Kami berdua lalu tertawa berderai.
Farhan, sesungguhnya aku pun selalu ingin menjadi seperti kamu. Penguasaan dirimu berada diatas rata-rata. Kekuatanmu tersimpan di dalam tinggal diam dan tenang. Tidak semua orang mempunyai kharisma yang meneduhkan seperti dirimu.
Perjalanan Jakarta – Bandung terasa panjang, karena aku ingin segera tiba di rumah Farhan. Di pangkuanku terdapat sebotol besar ramuan daun sirsak dan jintan hitam. Ramuan tersebut kudapat dari Syifa, seorang penyandang kanker usus. Suaminya seorang herbalis. Dengan bantuan suami Syifa membuat sendiri ramuan tersebut. Ramuan tersebut berkhasiat bagi Syifa. Kankernya membaik. Dengan suka ria ia bercerita mengenai ramuan tersebut kemana-mana, termasuk kepadaku.

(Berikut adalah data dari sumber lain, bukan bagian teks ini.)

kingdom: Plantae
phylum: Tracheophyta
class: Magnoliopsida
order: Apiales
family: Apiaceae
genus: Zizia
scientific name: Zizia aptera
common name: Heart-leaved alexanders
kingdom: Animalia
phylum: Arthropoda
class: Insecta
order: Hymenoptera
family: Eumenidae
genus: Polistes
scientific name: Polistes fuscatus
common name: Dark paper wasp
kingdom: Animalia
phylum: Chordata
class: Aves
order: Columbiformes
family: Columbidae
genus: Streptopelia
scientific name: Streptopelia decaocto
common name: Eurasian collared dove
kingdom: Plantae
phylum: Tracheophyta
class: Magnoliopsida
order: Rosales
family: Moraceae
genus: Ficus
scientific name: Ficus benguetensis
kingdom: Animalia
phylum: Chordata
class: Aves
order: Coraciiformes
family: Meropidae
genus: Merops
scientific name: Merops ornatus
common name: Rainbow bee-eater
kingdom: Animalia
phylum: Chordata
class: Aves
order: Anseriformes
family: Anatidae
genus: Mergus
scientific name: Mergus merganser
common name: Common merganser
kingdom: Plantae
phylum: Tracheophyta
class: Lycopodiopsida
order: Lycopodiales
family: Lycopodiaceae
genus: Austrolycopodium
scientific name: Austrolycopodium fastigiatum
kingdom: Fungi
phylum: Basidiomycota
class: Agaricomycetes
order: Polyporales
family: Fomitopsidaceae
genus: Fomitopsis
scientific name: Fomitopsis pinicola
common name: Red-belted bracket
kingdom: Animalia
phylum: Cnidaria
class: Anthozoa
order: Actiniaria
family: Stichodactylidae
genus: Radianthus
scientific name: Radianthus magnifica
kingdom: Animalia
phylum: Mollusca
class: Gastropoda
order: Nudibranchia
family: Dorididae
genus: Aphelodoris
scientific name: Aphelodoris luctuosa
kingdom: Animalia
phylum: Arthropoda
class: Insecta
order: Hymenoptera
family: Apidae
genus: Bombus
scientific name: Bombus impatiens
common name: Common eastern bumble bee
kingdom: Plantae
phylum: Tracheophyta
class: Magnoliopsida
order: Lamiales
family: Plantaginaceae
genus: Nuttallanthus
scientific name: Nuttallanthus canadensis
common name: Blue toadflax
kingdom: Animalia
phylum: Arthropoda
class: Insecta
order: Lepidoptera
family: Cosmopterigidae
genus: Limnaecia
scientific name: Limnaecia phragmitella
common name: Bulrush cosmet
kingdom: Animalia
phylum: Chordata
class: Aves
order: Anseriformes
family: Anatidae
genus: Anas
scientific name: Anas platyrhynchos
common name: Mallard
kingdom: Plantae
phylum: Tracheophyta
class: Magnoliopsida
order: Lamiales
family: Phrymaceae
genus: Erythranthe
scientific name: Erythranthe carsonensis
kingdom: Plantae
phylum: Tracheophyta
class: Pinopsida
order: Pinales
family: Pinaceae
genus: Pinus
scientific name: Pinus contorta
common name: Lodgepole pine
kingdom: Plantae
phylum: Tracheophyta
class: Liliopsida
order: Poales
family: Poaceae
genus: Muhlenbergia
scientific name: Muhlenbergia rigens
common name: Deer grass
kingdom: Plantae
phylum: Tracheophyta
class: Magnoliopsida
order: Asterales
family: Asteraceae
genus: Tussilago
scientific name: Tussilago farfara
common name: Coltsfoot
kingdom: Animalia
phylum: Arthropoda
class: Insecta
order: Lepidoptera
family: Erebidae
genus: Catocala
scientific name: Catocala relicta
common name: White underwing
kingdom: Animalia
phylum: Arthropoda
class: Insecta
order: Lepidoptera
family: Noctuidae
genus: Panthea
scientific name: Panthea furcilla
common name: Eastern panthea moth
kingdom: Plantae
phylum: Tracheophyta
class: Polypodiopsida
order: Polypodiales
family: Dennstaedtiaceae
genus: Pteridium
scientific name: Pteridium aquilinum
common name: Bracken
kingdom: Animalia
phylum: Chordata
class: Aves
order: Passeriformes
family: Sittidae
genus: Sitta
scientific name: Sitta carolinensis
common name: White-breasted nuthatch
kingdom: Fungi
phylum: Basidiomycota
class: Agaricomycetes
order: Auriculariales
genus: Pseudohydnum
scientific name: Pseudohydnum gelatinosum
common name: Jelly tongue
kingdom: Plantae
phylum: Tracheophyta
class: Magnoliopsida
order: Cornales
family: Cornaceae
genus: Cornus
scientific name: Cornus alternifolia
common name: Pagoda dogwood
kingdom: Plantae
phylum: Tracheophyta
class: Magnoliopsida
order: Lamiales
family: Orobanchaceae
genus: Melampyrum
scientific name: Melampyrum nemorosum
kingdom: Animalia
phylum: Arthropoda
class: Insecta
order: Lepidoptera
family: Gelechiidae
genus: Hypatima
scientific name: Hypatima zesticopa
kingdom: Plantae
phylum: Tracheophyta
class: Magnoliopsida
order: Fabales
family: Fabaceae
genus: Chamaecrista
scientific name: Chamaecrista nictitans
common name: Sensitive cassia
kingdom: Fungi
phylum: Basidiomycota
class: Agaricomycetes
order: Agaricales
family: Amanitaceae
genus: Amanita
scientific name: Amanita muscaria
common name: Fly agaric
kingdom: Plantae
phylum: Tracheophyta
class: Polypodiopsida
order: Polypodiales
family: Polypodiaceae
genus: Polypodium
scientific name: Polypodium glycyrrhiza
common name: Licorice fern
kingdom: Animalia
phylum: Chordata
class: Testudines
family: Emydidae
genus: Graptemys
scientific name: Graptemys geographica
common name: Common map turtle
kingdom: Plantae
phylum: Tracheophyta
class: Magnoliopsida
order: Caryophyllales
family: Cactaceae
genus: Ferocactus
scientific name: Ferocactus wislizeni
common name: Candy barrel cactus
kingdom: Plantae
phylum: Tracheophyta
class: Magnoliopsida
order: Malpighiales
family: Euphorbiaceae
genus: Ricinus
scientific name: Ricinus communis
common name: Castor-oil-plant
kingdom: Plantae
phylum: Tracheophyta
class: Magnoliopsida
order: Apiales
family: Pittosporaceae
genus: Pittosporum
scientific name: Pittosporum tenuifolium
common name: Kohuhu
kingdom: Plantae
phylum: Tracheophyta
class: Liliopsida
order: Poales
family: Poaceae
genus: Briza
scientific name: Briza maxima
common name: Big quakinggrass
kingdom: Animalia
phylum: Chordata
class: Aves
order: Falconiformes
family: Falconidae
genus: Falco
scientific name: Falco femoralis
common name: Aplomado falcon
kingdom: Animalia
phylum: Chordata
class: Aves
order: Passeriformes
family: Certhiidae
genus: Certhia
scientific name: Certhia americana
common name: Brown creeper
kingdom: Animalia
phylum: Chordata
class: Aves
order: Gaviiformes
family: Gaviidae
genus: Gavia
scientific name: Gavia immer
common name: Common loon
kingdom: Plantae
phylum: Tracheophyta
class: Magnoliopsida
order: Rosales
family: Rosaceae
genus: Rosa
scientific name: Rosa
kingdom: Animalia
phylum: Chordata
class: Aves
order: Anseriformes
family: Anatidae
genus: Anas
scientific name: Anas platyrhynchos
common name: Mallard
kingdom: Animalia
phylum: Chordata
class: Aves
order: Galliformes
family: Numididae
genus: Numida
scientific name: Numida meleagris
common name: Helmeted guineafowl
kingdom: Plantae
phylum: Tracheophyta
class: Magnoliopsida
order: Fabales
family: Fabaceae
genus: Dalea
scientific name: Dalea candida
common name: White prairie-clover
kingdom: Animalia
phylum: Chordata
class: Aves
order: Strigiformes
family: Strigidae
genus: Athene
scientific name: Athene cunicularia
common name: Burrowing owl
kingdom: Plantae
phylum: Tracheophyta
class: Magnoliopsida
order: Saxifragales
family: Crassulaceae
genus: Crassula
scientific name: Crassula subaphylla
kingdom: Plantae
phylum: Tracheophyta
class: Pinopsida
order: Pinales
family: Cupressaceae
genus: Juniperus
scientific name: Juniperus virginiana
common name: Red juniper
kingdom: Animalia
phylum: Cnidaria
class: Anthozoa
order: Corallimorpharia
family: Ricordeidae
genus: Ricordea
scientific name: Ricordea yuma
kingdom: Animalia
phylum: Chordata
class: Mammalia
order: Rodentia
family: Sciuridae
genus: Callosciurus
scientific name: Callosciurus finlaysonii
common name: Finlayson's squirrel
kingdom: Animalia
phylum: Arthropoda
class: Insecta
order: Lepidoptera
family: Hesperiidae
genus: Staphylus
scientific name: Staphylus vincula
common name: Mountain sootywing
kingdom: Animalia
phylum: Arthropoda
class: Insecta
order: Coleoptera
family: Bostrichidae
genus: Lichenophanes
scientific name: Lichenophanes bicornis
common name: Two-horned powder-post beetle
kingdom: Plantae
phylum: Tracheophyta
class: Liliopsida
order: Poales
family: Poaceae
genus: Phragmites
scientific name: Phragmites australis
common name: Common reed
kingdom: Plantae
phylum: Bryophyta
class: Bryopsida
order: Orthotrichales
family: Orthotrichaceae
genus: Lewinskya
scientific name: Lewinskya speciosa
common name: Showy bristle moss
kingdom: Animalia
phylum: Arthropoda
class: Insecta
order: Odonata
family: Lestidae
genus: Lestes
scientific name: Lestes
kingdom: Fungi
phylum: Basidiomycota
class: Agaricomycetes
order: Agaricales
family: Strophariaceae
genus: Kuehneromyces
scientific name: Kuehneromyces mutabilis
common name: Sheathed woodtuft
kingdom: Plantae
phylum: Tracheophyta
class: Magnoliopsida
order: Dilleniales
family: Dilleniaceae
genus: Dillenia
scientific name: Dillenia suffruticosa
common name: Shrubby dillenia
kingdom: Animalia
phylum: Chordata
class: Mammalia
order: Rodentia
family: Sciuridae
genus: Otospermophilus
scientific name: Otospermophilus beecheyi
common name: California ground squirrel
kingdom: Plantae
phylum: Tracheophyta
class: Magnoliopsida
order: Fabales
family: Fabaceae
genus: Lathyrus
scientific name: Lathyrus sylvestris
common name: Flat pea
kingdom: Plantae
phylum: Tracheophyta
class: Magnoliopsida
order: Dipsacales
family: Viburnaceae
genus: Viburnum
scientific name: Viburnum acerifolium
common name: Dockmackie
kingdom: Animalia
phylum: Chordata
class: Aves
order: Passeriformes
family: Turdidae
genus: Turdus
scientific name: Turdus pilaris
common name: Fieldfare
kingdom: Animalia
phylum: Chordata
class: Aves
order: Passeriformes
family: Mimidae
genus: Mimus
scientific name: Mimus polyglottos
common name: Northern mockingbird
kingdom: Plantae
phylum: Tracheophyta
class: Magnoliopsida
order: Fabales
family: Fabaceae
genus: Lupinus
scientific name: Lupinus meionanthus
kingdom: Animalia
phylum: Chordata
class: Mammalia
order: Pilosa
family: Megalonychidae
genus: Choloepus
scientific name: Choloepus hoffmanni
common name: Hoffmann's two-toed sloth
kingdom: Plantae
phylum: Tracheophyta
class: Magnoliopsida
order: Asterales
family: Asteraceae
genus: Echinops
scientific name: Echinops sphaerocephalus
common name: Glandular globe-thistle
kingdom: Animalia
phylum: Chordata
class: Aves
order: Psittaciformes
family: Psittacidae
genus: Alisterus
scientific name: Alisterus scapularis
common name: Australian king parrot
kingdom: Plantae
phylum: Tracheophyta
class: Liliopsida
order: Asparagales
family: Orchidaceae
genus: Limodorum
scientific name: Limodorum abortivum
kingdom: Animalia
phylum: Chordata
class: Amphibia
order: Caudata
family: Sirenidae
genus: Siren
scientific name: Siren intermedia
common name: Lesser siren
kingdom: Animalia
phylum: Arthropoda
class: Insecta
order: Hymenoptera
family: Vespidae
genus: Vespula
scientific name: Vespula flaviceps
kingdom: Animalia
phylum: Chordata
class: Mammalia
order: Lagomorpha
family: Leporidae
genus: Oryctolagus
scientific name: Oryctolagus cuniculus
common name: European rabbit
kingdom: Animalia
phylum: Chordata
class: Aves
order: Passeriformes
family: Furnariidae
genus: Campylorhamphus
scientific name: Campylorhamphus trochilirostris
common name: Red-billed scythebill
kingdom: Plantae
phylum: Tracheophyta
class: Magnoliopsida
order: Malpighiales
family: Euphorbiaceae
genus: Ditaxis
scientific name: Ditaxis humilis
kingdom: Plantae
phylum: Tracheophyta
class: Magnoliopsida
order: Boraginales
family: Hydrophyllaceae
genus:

Farhan adalah orang pertama yang kuingat ketika Syifa bercerita. Siapa tahu ramuan tersebut juga dapat menyusutkan tumor di otaknya. Sampai aku menyampaikan kisah ini, tumor otak Farhan selalu berisiko untuk diangkat. Tak ada yang tahu pasti pula dari mana dan mengapa tumor tersebut bisa tumbuh di sana. Maka, mau tak mau Farhan harus bersahabat dengan tumor dan lupus yang berbagi ruang di tubuhnya. Tak ada kepastian juga mengenai khasiat ramuan tersebut terhadap tumor, tapi kupikir tak ada salahnya dicoba. Kucek bahwa ramuan tersebut tidak kontraindikasi bagi penyandang lupus. Ia bukan imuno stimulator seperti temulawak, meniran, mengkudu atau kunyit. Berhasil atau tidaknya urusan belakangan, tetapi aku hanya ingin berikhtiar. Keep moving, keep dancing It’s better than doing nothing.
“ Kita sampai mas,,” Pak Ade memberitahuku.
Aku mengangguk. Di bantu Putri aku turun dari mobil.
“ Dika ,,” sambut Farhan yang ternyata sudah menunggu di depan rumah.
“ Farhan “ aku membalasnya. Masih sambil membawa-bawa botol ramuan, aku segera memeluknya.
“ Ini ramuan yang aku ceritakan. Katanya kanker Syifa menyusut karena ini. Kamu coba deh,,” Ujarku seraya memberikan botol tersebut kepada Farhan. Selanjutnya aku bercerita seperti biasa. Aku bercerita mengenai Syifa, suaminya, dan mencoba menularkan energi positif yang dititipkan Syifa melalui obat tersebut. Aku terus bercerita sampai Putri berbisik kepadaku.
“ Mas,, Mas Farhan mungkin capek mengobrol disini. Disambung nanti saja kalau sudah duduk enak,,” Ujar Putri.
“ Oh iya,, maaf ya Han, aku suka keterusan,,” aku mengusap-usap bahu Farhan yang seperti biasa diam dan sabar mendengarkan.
“ Nggak apa-apa, Dika. Saya senang kok. Apalagi kita sudah lama nggak ketemu,,” sahut Farhan.
Kamu berdua berangkulan hangat, berjalan menuju ruang tamu Farhan sambil masih terus berbagi cerita dan berbagi kekuatan. Hari itu, sambil berkunjung, dalam hati aku tak putus mendoakan kesehatannya.......
Farhan adalah permukaan air yang tenang, aku riaknya. Kami mengalir di sungai yang sama, menuju laut yang sama. Kelok membawa kami entah kemana, tetapi kami memercayainya. Terus mengalirlah dan menyelamatkan kami dari menyerah dan keputusasaan.